According to an embodiment, the control of an endovascular robot may be simplified. By depicting the interventional data 12 (2D) and preprocedural data 11 (3D) in an unfolded, i.e. 2D view, the dimensions of the movement space are implicitly reduced. For example, there are now only two dimensions. Therefore, the robot may be controlled taking into account only these two dimensions (up/down, left/right). Since the relationship between the unfolded 2D view 13 and the actual 3D view 11 is known, movements in the unfolded 2D space may be automatically converted by the robot/software into actual 3D movements.

In this way, (robot-assisted) navigation may advantageously be improved using the novel method for unfolding vessels from a 3D data set, for example a preprocedural and/or diagnostic 3D data set (see Rist et al.), said method being capable of visualizing the vessels of interest together with the surrounding parenchyma in a comprehensive, coherent 2D overview and displaying the length and curvatures of the vessels for rapid assessment of vessel topology. Combining this approach with live interventional images during the treatment of, for example, stroke patients may provide a better overview of the current vessels and their characteristics, such as curvature, resulting in a better overall view and more precise navigation, as well as better selection of treatment devices.

The unfolded depiction of the vessels thus provides a better overview of the current vessels and their characteristics, such as curvature, wherein the vessels are displayed without foreshortening and/or overlap with other vessels. As indicated above, this 2D overview also allows the actual length and curvatures of a vessel to be visualized and used in a variety of ways for better and faster navigation.

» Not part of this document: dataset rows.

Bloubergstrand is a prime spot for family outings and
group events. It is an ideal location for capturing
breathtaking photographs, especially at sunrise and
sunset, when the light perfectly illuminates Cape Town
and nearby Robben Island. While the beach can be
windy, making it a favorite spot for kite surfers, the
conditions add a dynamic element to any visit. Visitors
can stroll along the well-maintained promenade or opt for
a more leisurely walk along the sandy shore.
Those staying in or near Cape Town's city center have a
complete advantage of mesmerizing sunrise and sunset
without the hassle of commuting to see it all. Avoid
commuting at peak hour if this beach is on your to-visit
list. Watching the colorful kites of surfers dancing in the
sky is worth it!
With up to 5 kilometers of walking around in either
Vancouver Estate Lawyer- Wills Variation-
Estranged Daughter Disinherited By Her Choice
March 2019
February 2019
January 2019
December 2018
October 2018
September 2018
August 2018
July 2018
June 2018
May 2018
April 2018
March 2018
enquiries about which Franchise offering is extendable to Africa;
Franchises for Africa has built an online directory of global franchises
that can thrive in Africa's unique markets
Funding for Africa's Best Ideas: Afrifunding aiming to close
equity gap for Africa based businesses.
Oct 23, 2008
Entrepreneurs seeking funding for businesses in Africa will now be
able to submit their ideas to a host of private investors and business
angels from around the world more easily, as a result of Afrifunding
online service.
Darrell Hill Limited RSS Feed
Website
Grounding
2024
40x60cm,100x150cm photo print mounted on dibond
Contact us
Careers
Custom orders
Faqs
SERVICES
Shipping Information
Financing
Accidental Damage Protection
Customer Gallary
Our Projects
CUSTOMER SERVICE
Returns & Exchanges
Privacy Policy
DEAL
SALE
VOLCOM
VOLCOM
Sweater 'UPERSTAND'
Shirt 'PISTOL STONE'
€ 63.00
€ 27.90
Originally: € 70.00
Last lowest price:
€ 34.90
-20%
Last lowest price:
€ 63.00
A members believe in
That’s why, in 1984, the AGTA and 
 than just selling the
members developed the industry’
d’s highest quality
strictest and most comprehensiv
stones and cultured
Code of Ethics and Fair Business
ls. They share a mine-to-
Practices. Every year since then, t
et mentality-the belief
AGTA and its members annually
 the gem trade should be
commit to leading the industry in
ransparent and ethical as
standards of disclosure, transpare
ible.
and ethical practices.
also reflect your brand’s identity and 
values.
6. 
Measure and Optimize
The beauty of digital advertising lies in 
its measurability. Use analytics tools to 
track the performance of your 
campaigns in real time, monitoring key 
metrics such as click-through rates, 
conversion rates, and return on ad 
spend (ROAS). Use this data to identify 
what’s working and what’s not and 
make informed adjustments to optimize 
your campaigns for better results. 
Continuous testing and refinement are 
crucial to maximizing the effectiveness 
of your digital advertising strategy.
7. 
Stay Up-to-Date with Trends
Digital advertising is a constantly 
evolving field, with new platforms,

In addition, the combined visualization with the unfolded view of a diagnostic data set enables a unified comprehensive visualization of structures that possibly are visible only in one or the other modality.

Moreover, a reduced cognitive load for users and easier navigation provided by the reduced-dimensionality visualization should be anticipated.

It is to be understood that the elements and features recited in the appended claims may be combined in different ways to produce new claims that likewise fall within the scope of the present disclosure. Thus, whereas the dependent claims appended below depend from only a single independent or dependent claim, it is to be understood that the dependent claims may, alternatively, be made to depend in the alternative from any preceding or following claim, whether independent or dependent, and that such new combinations are to be understood as forming a part of the present specification.

While the present disclosure has been described above by reference to various embodiments, it may be understood that many changes and modifications may be made to the described embodiments. It is therefore intended that the foregoing description be regarded as illustrative rather than limiting, and that it be understood that all equivalents and/or combinations of embodiments are intended to be included in this description.